Questa città mi ha conquistata, nonostante le sue ripide salite che mi hanno condotto una volta alla splendida Chiesa di San Francesco e dopo fino al Santuario di Santa Margherita. Andrea ha assecondato la mia follia quando gli ho proposto di raggiungerlo percorrendo la Via Crucis, alla conclusione della quale eravamo stremati, ma, ragazzi, vi assicuro, ne è valsa la pena, tanto la fatica è stata ricompensata dalla struggente bellezza, del luogo sacro, della vallata e dalla vista,da una curva panoramica a strapiombo, di quel mitico e argenteo lago Trasimeno. Allora, per riprenderci dall’emozione, siamo tornati ai nostri istinti terreni di fame nera e ci siamo letteralmente lanciati su un piatto di pici al ragù in piazza della Repubblica, il cuore pulsante della città, con un orologio antico e le bandiere con i simboli della contrada. Tutti dovrebbero, almeno una volta nella vita, visitare Cortona, questo è certo.

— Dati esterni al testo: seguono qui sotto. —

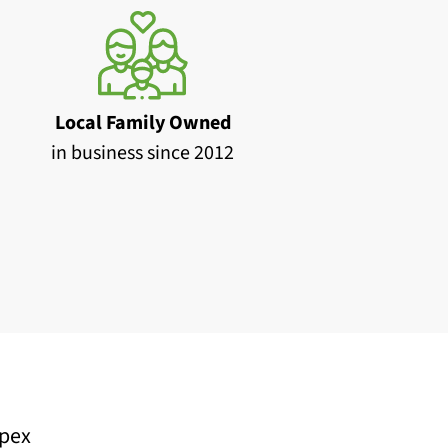
Local Family Owned
in business since 2012
pex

Il nostro tour in val di Chiana si è concluso a Montepulciano, in una serata fresca e piene di stelle. Siamo arrivati che era tutto già tranquillo, le strade, i locali, le case, perché in questi borghi arroccati il tempo è quello della natura, e quando cala la notte si “spenge” tutto, le voci, le luci… eppure in questo borgo che porta il nome di un nettare prelibato, ci ha accolti Mimmo, dell’osteria le Rime, che ci ha rifocillati con ricette locali e racconti amichevoli, scoprendo le origini comuni (campane) e narrandoci di incontri con turisti che hanno amato Montepulciano anche un po’ grazie a un simpatico napoletano (e ancora penso a lui e a Maria, la moglie, con sincero affetto).

Abbiamo lasciato Montepulciano e la Val di Chiana quella sera, e sulla strada del ritorno ho ripensato a quel preciso azzurro di cielo, a quell’esatto punto di verde, a quelle finestre piccole di legno, alle vecchie storie di sbandieratori e arazzi e velluti, a quell’arte precisa e perfetta di cerchi concentrici di piante cittadine per celebrare palazzi e chiese superbe, ai voli degli uccelli sui loggiati, ai vecchi signori che passano il tempo a osservare, a pensare, assorti, placidi, sereni. Tutto questo è stato quel pezzetto di Toscana, terra dei miei acerbi anni universitari un tempo, luogo dei miei pensieri adulti oggi, a cui rimarrò indissolubilmente legata per sempre.